(Problem):
Reproduce the text of every row below word for word, leaving the pictures out of your answer.

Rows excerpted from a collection
-------

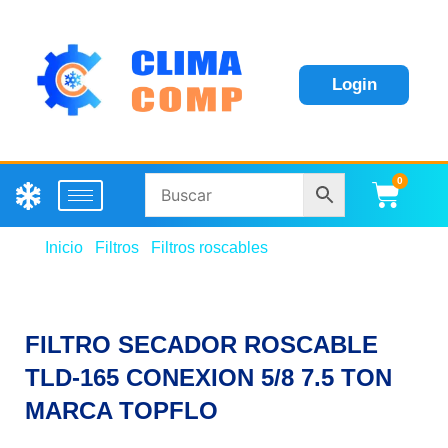
Login
0
Carri
Inicio
/
Filtros
/
Filtros roscables
/ FILTRO SECADOR
ROSCABLE TLD-165 CONEXION 5/8 7.5 TON
MARCA TOPFLO
FILTRO SECADOR ROSCABLE
TLD-165 CONEXION 5/8 7.5 TON
MARCA TOPFLO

-------

(Solution to this exercise):
Login
0
Carri
Inicio
/
Filtros
/
Filtros roscables
/ FILTRO SECADOR
ROSCABLE TLD-165 CONEXION 5/8 7.5 TON
MARCA TOPFLO
FILTRO SECADOR ROSCABLE
TLD-165 CONEXION 5/8 7.5 TON
MARCA TOPFLO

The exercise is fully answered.